NINE SKIES – Dalla Francia verso l’infinito, di Andrea Pintelli

 


NINE SKIES – Dalla Francia verso l’infinito

Di Andrea Pintelli 


Eccellenze al servizio delle emozioni. Nuove intuizioni sonore che profumano di futuro. Rispetto per il passato senza mai riproporlo. Basterebbero queste poche considerazioni per suscitare curiosità nel fruitore musicale medio, e invece, troppo spesso, ci si ritrova rinchiusi nella tana del (per carità) glorioso periodo d’oro del Progressive, ad allenarsi nello sterile esercizio di valutazione dell’una o dell’altra ristampa di album roboanti, anziché librarsi nel nuovo che avanza. Già, perché esiste un qui e ora del nostro amato genere e, talvolta, ci si ritrova davanti a gemme che senza la dovuta pubblicità rimarrebbero colpevolmente nascoste. Tanti anni fa, si sa, esistevano pochissimi media in grado di fare questo dovuto lavoro, mentre ora la fruibilità è immediata. Ovunque. La bugia che siamo quotidianamente invasi da nuovi artisti e nuovi dischi non regge più, amici miei: serve la volontà. Per cui smettete (smettiamo) di tarparci le ali e spalanchiamo occhi, orecchie e anime verso chi sta provando a vivere della propria musica, donando spesso punti di vista non convenzionali che aiutano ognuno di noi a crescere nella consapevolezza di uno sguardo verso l’infinito. Ed è proprio l’ovunque il non luogo cui i francesi Nine Skies vogliono condurci, attraverso le loro amabili sonorità.

Il loro album di debutto "Return Home" è stato pubblicato il 30 novembre 2017, seguito da un'edizione speciale rilasciata il 15 settembre 2018.

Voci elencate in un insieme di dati
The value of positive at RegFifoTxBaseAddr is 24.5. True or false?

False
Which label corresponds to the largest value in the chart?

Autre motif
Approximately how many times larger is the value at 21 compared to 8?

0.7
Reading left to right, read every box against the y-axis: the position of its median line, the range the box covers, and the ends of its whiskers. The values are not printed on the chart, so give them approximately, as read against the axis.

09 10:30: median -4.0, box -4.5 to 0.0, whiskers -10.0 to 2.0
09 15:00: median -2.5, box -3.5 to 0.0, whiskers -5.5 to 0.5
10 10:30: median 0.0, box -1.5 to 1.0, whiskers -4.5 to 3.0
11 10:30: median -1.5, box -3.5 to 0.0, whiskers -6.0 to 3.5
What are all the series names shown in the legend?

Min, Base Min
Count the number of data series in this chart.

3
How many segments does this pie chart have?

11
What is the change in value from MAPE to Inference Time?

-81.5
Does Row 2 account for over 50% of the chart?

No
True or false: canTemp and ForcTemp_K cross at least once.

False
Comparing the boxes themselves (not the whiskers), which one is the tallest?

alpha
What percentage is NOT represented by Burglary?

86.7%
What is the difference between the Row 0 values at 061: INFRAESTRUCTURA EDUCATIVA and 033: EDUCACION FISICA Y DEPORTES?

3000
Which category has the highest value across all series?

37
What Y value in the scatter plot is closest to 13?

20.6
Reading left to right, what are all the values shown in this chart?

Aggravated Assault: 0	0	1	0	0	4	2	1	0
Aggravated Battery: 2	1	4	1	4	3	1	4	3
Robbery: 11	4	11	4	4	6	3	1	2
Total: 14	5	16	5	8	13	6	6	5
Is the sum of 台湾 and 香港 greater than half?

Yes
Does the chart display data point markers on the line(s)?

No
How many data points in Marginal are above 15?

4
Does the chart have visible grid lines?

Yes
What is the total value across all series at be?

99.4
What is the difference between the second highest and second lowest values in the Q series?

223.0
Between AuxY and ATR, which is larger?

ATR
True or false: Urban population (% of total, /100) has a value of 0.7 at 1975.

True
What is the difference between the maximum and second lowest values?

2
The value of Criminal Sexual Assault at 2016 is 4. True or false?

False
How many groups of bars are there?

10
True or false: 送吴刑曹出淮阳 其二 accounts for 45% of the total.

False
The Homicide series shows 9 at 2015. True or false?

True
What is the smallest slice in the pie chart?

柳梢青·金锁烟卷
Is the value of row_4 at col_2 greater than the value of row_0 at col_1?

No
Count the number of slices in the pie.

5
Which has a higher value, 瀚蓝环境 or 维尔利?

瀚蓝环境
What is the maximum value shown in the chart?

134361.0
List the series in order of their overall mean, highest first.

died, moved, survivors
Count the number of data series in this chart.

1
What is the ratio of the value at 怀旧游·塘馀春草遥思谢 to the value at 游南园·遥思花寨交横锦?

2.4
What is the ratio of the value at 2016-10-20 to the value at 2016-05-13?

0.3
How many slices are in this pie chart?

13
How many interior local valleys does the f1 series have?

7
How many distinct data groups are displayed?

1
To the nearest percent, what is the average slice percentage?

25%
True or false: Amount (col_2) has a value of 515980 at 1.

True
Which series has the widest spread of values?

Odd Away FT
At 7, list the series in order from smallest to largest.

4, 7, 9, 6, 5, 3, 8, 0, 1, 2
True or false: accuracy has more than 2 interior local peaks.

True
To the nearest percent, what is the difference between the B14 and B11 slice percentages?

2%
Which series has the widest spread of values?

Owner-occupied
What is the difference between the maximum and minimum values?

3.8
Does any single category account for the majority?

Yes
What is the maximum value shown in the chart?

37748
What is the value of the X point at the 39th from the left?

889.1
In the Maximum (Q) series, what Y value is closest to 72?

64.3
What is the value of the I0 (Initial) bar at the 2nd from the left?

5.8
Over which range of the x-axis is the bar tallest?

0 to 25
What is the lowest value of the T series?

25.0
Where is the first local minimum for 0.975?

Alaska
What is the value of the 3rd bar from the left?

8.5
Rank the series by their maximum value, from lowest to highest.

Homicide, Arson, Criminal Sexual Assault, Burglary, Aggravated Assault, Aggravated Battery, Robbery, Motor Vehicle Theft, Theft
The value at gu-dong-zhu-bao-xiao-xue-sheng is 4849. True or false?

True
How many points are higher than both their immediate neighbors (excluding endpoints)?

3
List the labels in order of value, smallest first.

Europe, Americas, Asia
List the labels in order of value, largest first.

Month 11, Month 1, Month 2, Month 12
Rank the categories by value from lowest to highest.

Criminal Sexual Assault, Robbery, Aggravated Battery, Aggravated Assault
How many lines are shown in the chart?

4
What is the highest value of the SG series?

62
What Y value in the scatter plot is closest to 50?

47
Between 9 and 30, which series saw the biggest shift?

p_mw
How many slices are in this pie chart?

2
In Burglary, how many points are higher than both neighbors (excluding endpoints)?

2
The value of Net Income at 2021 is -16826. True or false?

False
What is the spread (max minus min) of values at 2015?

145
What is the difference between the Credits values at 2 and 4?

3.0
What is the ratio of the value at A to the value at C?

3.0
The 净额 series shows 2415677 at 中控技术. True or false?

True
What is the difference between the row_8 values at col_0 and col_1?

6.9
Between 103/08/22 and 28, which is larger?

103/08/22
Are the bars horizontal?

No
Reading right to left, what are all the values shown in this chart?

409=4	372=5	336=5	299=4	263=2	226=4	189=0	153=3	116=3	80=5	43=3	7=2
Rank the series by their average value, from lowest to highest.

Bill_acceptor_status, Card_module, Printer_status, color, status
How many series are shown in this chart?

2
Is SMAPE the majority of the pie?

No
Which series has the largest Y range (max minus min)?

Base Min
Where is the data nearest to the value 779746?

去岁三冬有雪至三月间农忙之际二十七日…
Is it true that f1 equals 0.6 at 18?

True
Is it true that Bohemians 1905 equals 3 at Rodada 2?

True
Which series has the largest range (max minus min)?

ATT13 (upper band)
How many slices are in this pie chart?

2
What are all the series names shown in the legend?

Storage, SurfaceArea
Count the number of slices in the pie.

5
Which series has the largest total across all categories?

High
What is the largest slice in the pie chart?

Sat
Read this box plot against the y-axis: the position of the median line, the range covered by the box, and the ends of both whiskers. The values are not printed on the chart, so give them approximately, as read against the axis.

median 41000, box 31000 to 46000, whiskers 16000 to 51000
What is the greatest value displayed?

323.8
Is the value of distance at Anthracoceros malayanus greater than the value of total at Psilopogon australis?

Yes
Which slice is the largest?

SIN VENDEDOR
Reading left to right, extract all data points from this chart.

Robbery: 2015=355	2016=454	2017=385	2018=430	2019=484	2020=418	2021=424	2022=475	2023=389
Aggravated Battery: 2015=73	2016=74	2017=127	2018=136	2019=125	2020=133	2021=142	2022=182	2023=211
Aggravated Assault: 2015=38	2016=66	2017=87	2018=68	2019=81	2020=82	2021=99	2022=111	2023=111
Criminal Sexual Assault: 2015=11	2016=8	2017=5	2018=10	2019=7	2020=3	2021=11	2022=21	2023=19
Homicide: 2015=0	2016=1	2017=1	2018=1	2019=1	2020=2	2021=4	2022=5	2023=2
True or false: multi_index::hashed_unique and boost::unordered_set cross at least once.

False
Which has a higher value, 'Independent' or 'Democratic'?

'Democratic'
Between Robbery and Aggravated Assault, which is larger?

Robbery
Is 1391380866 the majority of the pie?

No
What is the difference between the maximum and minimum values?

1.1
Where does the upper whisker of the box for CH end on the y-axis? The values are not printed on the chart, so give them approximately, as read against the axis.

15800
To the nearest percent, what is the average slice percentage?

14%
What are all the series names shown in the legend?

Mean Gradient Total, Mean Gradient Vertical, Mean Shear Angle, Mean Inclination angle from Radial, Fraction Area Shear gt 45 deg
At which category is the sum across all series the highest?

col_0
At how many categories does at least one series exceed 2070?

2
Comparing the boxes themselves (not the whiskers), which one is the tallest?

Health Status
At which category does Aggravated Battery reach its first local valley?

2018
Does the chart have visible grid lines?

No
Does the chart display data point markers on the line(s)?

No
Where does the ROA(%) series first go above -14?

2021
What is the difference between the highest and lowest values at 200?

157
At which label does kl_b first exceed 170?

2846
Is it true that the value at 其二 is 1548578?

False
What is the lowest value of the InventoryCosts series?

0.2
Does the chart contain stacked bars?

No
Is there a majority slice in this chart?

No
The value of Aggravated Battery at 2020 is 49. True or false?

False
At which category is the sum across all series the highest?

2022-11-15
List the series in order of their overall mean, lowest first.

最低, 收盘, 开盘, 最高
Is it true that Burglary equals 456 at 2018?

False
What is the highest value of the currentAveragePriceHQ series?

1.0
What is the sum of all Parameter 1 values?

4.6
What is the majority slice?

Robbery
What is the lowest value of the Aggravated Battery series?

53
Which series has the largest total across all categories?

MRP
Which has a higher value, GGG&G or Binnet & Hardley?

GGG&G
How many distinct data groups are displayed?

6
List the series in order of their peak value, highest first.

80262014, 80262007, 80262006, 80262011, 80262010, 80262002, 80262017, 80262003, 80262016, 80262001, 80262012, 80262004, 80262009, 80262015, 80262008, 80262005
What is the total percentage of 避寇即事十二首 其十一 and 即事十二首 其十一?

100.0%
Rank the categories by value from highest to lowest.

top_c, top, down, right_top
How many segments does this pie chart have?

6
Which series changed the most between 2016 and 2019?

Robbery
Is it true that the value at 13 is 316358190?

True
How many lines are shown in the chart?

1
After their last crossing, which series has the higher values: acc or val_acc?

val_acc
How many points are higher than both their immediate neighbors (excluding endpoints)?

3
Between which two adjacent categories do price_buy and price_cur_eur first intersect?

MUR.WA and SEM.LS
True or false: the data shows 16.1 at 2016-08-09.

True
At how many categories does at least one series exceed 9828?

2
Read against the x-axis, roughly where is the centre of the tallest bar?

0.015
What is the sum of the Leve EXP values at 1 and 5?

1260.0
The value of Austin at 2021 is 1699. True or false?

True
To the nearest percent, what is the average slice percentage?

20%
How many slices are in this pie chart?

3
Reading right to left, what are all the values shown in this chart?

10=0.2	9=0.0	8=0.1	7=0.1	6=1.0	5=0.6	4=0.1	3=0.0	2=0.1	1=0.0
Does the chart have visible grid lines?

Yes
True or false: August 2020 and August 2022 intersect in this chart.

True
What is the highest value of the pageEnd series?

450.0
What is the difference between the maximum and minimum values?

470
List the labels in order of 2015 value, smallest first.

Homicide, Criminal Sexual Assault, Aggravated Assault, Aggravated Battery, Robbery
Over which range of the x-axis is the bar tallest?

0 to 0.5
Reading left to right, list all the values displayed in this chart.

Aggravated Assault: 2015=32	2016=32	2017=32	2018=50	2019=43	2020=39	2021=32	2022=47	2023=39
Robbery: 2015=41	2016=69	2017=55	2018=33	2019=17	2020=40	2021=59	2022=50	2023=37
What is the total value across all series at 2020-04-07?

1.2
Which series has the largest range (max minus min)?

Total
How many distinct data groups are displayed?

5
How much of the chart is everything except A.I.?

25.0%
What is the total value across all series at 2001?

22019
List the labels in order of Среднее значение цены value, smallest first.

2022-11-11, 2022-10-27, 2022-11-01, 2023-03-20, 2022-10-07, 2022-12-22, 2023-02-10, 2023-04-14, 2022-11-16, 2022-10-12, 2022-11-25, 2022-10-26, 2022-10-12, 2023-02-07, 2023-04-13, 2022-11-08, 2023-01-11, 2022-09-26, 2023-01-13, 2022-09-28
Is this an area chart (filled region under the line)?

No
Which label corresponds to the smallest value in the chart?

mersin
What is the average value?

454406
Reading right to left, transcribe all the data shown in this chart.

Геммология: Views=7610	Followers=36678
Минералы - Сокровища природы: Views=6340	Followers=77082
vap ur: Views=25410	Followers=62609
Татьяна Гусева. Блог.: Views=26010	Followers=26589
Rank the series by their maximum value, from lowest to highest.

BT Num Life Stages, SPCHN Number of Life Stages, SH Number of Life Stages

**OBIETTIVO DELL'ESERCIZIO:**
Scrivi il seguito dell'articolo sui Nine Skies, riprendendo subito dopo l'ultima frase riportata.

**RISULTATO DELL'ESERCIZIO:**
Questo album racconta, attraverso gli occhi del protagonista, le vite di diversi personaggi in una grande città contemporanea. A volte metaforiche, a volte particolarmente realistiche, queste diverse esistenze mostrano le assurdità del nostro mondo attuale e il modo in cui impariamo a convivere con le nostre sofferenze. Un moderno racconto musicale le cui influenze permettono di esprimere vari sentimenti, preservando la coerenza dell’intento. Per cui ogni canzone è un vissuto prezioso da leggere con vigore, da respirare a pieni polmoni, da ascoltare con attenzione introspettiva. Ovvio, i toni non sempre sono positivi, siccome nelle metropoli esiste di tutto, ma è proprio quel melting pot ad essere così necessario nell’importanza della valutazione globale di una comunità. Superfluo e fuorviante discutere delle influenze sonore dei Nine Skies, perché si va in maniera netta oltre i generi: essi sanno creare un melange che soavemente non ha un nome; sono solo i Nine Skies, un gruppo formato da diverse personalità che giocano a fare loro stessi. Quindi gloria al loro essere. Si va dai particolari controtempi di “The blind widower” parte 1° e dalla durezza con pregevoli inserti di flauto della parte 2°, al mistero velato di “Dust in town”; dalla dolcezza di “Time for them to go”, alla poesia di “Season of greed”. Mentre “Catharsis” riesce a commuovere senza bisogno di alcuna parola, “Return Home” è una luce in fondo al tunnel fatta di godibili passaggi strumentali. Ma ripeto, è nella sua interezza che passa il messaggio di questo album, non dimenticatelo.

Il secondo album "Sweetheart Grips" (doppio) viene pubblicato il 1° ottobre 2019 e vede Aliénor Favier alla voce a unirsi alla band per registrare quest'opera.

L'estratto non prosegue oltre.